**Text**
****************
Occupancy and equipment expenses increased by $165,000 or 9.3% and
communications, postage, and supplies expense increased by $132,000 or 14.6%
during the three months ended September 30, 1999, as compared to the same period
in the previous year. These increases were primarily attributable to general
growth in the number of banking facilities operated by the Corporation, as
previously described, as well as increases in the number of full-time equivalent
employees and in the number of customers served by the Corporation.
ATM and debit card transaction costs increased by $59,000 or 9.9%
during the three months ended September 30, 1999, as compared to the same period
in the previous year. This increase corresponds to an increase in the number of
checking accounts serviced by the Corporation, as previously described, as well
as an increase the number of ATMs operated by the Corporation.
Advertising and marketing expenses increased by $81,000 or 15.9% during
the three months ended September 30, 1999, as compared to the same period in the
previous year. This increase can be attributed to general growth in the number
of banking facilities operated by the Corporation, as previously described, as
well as an increase in the number of market areas serviced by the Corporation.
Also contributing was an increase in contributions to charitable organizations.
Amortization of intangible assets increased by $135,000 or over 100%
during the three months ended September 30, 1999, as compared to the same period
in the previous year. This increase was due to the Corporation's acquisition of
$76.9 million in deposit liabilities from another financial institution during
the fourth quarter of 1998. The Corporation paid a premium of $8.0 million for
the deposits and certain other assets.
Other non-interest expense increased by $156,000 or 13.6% during the
three months ended September 30, 1999, as compared to the same period in the
previous year. This increase was due primarily to increased expenditures for
outside professional services and increased costs associated with forgery,
fraud, and other irregularities in deposit customer accounts. Also contributing
was an increase in check-printing charges associated with customers' checking
accounts, although this increase was principally due to a change in accounting
for such costs. Before 1999, such costs were netted against the commission
revenue received from the Corporation's third-party check supplier.
Non-interest expense for the nine months ended September 30, 1999 and
1998, was $40.4 million and $34.2 million, respectively. Non-interest expense as
a percent of average assets during these periods was 2.92% and 2.86%,
respectively. This increase was primarily the result of a $4.1 million or 21.5%
increase in compensation and employee benefits. Also contributing was a $481,000
or 9.3% increase in occupancy and equipment expense, a $438,000 or 11.9%
increase in other non-interest expense, a $404,000 or over 100% increase in
amortization of intangible assets, and a $345,000 or 13.1% increase in
communications, postage, and supplies expense. Contributing to a lesser degree
was a $278,000 or 16.2% increase in ATM and debit card expense and a $144,000 or
20
<PAGE> 22
9.2% increase in advertising and marketing expense. The explanations for these
changes are substantially the same as those given in previous paragraphs. Also
contributing to the increase in other non-interest expense, however, was the
Corporation's payment in the second quarter of $152,000 in sales and use taxes
to the State of Wisconsin for prior years, as well as increased professional
fees as a result of negotiations connected with such issue.
****************
**Collected material**
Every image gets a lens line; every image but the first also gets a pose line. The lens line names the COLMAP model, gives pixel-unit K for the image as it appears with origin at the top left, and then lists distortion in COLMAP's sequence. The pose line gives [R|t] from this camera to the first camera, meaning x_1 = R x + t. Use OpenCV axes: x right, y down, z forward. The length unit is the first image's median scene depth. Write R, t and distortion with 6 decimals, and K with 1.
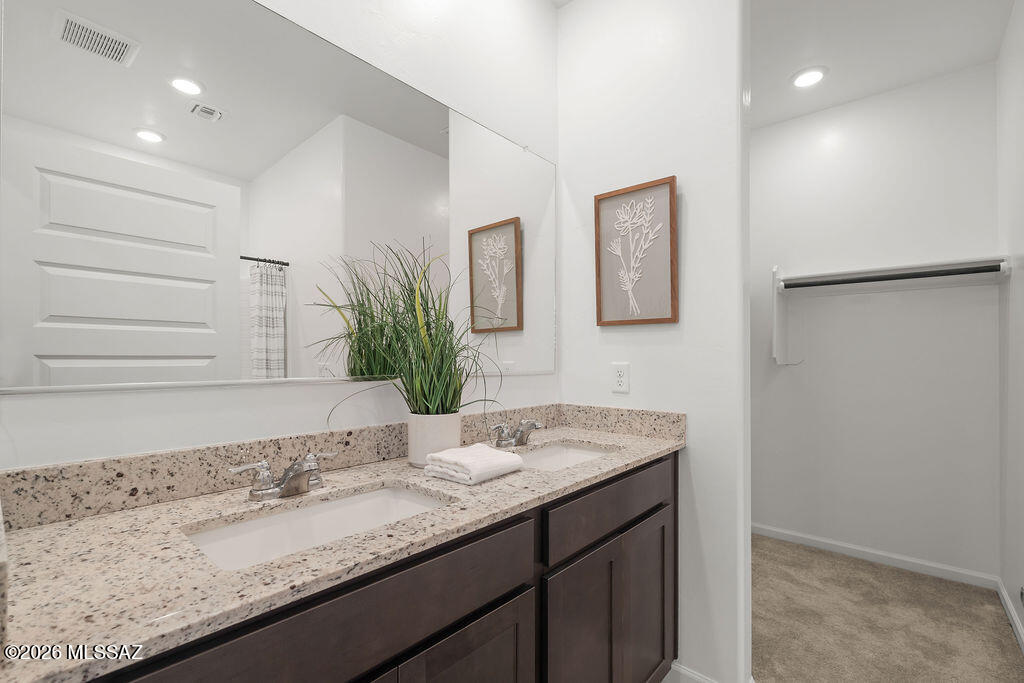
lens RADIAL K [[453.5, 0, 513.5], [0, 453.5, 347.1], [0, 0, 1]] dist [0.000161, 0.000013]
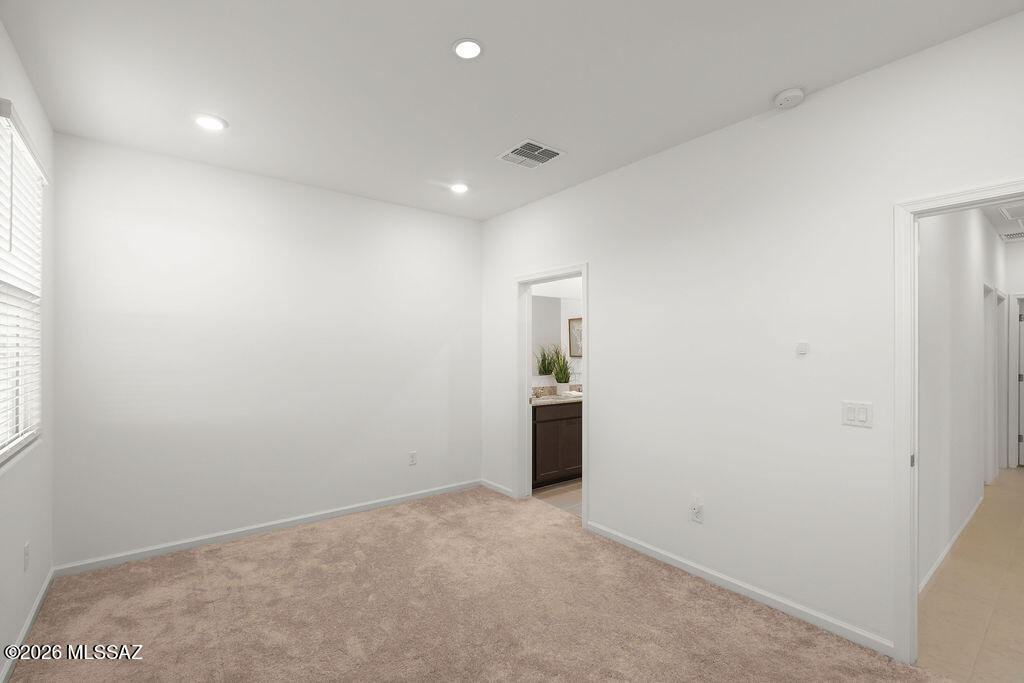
****************
**What to do**
**1)** Using the non-interest expense text, list every expense category whose increase is reported for the three months ended September 30, 1999.
**2)** Continue the non-interest expense text from the point where it stops.

**Answers for each item**
**1)**
- Occupancy and equipment expenses
- Communications, postage, and supplies expense
- ATM and debit card transaction costs
- Advertising and marketing expenses
- Amortization of intangible assets
- Other non-interest expense

**2)**
INCOME TAX EXPENSE Income tax expense for the three months ended
September 30, 1999 and 1998, was $2.9 million and $2.6 million, respectively, or
34.9% and 35.5% of pretax income, respectively. Income tax expense for the nine
months ended September 30, 1999 and 1998, was $9.0 million and $8.4 million,
respectively, or 35.2% and 37.2% of pretax income, respectively. The
Corporation's effective tax rate declined in 1999 because a greater share of its
taxable earnings were in the State of Nevada during the 1999 periods as compared
to the same periods in 1998 (the State of Nevada currently imposes no corporate
income tax). During the second and fourth quarters of 1998 and the first and
second quarters of 1999, the Corporation substantially increased its investment
in its wholly-owned Nevada subsidiary, FCHI, which resulted in a lower effective
income tax rate for the Corporation as-a-whole.
FINANCIAL CONDITION
OVERVIEW The Corporation's total assets increased by $164.0 million or
9.2% during the nine months ended September 30, 1999. This increase was
primarily the result of a $224.5 million or 19.1% increase in loans held for
investment and a $42.7 million or 13.9% aggregate increase in mortgage-backed
and related securities. These increases were funded by a $142.7 million or
approximately 75% increase in FHLB advances and other borrowings and by the
proceeds from a $76.2 million or approximately 80% decrease in overnight
investments and a $21.3 million or approximately 30% decrease in loans held for
sale.
OVERNIGHT INVESTMENTS Interest-bearing deposits with banks, which
consist of overnight investments at the FHLB and fed funds sold, decreased by
$76.2 million from $96.5 million at December 31, 1998, to $20.4 million at
September 30, 1999. The large amount of overnight investments at December 31,
1998, was caused by the temporary investment of proceeds from loan sales. In
general, these proceeds were reinvested in loans held for investment and
mortgage-backed and related securities during the nine months ended September
30, 1999.
MORTGAGE-BACKED AND RELATED SECURITIES The Corporation's aggregate
investment in its mortgage-backed and related securities portfolios increased by
$42.7 million or 13.9% during the nine months ended September 30, 1999. This
increase was the result of the Corporation's purchase of $161.0 million in
collateralized mortgage obligations during the period. This development was
offset in part by the repayment of $113.7 million in mortgage-backed and related
securities.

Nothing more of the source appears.